● TASK REQUIREMENTS
Answer these questions using the abstract on soil microbial DNA.
(a) How many soil samples were collected, and from how many vegetation/microhabitat types?
(b) What method was used to estimate the Cmic and Nmic contents that DNA concentrations were compared against?
(c) What r values are reported for the relationship of soil microbial DNA concentration with observed Cmic and with observed Nmic?

● DOCUMENT TEXT
▼
Soil microbial DNA concentration is a powerful indicator for estimating soil microbial biomass C and N across arid and semi-arid regions in northern China

Abstract

Soil microbes exert critical control over ecosystem functions by regulating organic matter decomposition and nutrient cycling. Diverse methods have been adopted to estimate the soil microbial biomass carbon (Cmic) and nitrogen (Nmic), largely based on fumigation and respiration or biomarkers, such as phospholipids and ATP. Although soil microbial DNA is also an important biomarker, whether this biomarker can be used to estimate Cmic and Nmic at a large scale in arid and semi-arid regions that remains unclear. To explore this, the 124 soil samples collected from 28 different vegetation/microhabitat types in diverse ecosystems (i.e., desert, cropland, typical steppe, meadow steppe and forest) across arid and semi-arid regions in northern China; then, the strong linear relationships were developed among soil microbial DNA concentrations with the Cmic and Nmic contents estimated by the classic chloroform fumigation-extraction (CFE) method. The results showed that the soil microbial DNA concentrations were linearly related to the observed Cmic (r = 0.99) and Nmic (r = 0.97) across the diverse vegetation types, although soil microbial biomass presented an enormous fluctuation. Moreover, based on the above-mentioned coefficients of the linear relationship, it was further inferred that the mean proportions of carbon and nitrogen elements in DNA were 0.99% and 3.70% for Cmic and Nmic, respectively, when assuming the G-C base-pair proportion is 50% in double-stranded DNA. In conclusion, the study proved that soil microbial DNA as a powerful indicator may provide convenient and efficient estimates for Cmic and Nmic in arid and semi-arid systems. Although this method still needs to be further improved and examined at a larger scale, it provides a good addition to the already existing methods to determine microbial biomass.
▲
● ENTRIES SHOWN
▼
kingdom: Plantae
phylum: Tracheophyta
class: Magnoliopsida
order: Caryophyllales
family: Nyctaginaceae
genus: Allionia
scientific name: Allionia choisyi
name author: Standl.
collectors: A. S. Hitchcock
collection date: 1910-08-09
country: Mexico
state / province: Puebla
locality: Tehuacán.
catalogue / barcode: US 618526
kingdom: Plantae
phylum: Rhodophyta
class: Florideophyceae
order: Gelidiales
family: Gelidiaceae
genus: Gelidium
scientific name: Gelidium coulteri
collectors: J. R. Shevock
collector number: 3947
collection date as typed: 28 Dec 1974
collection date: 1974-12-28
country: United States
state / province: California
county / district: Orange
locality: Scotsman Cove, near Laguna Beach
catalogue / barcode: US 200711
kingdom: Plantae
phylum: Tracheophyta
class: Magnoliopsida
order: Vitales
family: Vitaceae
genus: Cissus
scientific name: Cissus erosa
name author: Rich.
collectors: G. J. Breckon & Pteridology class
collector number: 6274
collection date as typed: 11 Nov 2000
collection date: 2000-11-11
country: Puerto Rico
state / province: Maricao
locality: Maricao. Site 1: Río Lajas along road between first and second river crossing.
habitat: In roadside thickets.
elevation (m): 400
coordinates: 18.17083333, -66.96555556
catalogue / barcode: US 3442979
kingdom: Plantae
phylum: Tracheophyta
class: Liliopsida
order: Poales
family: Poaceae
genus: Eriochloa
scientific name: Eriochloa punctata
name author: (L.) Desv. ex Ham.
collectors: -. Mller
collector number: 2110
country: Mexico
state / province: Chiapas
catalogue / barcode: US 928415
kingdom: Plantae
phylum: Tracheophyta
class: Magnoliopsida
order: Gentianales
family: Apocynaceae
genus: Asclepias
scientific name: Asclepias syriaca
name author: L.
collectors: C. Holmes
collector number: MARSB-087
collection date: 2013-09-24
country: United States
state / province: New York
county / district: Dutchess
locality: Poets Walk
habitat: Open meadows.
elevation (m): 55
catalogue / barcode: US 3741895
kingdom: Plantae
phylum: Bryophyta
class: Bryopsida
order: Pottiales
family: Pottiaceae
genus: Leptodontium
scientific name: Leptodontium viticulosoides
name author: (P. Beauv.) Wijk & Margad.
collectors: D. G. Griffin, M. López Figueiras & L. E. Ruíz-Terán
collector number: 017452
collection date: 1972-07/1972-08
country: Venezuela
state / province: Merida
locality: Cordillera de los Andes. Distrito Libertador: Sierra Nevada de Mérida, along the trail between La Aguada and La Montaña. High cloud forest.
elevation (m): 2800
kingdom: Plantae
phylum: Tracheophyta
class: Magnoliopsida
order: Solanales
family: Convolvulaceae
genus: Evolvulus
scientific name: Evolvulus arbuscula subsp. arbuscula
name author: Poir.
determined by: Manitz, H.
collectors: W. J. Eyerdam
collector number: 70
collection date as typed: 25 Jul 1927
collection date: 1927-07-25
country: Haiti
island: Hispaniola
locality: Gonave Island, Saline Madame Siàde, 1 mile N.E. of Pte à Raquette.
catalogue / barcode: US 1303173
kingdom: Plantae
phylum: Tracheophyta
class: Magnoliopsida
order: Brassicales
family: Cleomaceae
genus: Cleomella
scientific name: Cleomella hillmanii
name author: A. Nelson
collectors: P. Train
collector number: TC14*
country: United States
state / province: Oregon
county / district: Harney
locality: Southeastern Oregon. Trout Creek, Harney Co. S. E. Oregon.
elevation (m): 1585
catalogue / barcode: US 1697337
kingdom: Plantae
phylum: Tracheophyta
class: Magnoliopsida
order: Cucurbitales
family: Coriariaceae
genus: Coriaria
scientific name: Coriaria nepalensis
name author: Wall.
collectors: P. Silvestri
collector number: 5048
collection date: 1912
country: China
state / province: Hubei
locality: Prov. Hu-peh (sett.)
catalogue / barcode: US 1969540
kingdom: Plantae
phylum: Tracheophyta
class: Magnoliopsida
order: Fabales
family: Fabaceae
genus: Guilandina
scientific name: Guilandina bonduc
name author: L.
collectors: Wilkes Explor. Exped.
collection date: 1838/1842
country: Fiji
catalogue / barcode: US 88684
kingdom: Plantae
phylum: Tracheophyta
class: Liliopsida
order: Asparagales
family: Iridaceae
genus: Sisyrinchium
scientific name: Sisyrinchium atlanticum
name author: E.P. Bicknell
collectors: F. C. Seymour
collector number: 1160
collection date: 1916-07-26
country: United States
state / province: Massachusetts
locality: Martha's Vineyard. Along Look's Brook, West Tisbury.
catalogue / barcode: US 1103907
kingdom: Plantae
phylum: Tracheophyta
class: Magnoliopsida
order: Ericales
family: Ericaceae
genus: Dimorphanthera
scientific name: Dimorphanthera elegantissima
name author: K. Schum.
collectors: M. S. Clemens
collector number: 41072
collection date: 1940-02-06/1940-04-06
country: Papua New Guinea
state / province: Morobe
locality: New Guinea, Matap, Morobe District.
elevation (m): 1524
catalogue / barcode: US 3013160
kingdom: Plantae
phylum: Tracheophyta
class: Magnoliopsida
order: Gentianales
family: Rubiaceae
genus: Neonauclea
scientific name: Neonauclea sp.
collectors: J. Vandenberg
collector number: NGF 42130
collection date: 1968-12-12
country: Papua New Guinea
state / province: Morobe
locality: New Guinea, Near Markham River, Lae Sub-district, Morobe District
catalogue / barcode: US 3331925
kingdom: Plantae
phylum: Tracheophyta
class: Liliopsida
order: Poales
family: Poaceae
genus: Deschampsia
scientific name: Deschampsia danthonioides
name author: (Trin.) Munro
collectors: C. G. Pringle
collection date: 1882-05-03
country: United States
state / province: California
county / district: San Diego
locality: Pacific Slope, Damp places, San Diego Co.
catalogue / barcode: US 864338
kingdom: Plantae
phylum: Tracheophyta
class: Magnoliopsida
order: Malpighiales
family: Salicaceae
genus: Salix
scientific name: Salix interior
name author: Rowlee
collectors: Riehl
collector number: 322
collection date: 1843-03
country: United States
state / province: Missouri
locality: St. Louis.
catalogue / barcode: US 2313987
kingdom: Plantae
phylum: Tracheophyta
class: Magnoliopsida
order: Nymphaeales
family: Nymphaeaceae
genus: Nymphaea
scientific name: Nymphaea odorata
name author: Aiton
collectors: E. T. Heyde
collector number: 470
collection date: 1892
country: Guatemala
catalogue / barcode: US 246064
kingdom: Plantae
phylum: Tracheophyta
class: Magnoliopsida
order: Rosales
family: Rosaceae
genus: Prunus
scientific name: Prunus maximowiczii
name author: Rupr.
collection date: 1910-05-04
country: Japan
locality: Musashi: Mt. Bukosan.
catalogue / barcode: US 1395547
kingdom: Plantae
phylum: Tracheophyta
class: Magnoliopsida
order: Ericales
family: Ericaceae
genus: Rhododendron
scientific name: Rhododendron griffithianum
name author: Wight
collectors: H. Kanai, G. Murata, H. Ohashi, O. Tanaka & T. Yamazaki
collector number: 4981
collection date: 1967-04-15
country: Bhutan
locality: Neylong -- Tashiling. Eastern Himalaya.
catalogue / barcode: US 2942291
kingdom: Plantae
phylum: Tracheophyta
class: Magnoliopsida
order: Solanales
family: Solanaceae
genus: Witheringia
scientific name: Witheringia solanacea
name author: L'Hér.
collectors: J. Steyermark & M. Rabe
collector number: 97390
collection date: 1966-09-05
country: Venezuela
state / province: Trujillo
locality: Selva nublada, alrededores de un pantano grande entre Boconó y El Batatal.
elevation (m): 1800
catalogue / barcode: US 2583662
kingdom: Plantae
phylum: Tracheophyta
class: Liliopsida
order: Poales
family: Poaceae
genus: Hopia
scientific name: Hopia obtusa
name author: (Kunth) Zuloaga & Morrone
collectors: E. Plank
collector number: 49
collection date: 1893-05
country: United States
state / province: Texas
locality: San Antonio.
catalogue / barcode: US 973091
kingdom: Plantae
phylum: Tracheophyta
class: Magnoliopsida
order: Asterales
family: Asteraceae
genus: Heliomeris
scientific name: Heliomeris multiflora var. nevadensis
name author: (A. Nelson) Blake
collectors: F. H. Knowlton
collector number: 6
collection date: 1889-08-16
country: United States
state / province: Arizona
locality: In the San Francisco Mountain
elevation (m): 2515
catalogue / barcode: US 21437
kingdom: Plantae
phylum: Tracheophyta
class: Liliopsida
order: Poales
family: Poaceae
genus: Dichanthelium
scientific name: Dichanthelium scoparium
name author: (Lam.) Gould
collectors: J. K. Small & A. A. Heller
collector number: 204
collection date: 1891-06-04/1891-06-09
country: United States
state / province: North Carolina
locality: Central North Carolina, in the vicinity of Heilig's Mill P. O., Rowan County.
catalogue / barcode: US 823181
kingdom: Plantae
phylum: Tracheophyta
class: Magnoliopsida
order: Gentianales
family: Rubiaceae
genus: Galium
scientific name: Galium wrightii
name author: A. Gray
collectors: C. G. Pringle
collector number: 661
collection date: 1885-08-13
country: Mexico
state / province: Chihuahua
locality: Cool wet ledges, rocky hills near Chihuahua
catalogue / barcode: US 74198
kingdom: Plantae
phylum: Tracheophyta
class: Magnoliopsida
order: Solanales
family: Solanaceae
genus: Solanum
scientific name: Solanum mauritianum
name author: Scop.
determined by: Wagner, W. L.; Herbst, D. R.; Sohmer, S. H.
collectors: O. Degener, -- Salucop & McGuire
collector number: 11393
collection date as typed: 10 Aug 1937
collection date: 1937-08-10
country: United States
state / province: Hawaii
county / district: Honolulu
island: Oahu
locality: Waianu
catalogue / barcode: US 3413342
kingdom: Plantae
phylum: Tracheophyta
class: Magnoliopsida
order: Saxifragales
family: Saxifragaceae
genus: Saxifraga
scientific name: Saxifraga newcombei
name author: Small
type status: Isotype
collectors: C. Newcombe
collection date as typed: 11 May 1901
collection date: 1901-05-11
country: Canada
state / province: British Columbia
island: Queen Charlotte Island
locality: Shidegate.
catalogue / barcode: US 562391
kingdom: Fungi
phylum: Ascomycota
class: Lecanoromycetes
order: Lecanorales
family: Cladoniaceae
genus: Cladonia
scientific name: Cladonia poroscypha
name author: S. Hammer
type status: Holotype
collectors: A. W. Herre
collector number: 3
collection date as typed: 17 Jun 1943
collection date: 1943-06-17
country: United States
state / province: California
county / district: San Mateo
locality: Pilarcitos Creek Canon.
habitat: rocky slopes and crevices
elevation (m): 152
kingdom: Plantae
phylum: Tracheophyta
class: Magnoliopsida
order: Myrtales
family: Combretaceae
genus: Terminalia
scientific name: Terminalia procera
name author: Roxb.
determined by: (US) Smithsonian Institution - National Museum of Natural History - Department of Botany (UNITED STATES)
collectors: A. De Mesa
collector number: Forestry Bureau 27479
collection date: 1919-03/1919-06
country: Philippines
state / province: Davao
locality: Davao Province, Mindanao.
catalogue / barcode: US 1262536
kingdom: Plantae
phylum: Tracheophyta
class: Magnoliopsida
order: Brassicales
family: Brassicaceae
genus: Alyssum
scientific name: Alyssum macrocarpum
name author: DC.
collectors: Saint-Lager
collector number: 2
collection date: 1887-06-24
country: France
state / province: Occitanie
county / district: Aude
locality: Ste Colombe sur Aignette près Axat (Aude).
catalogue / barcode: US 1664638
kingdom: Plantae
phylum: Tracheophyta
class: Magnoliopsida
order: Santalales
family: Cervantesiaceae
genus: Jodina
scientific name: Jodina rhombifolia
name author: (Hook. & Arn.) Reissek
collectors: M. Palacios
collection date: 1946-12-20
▲
● THE ANSWER
(a) 124 soil samples from 28 vegetation/microhabitat types.
(b) The classic chloroform fumigation-extraction (CFE) method.
(c) r = 0.99 for Cmic and r = 0.97 for Nmic.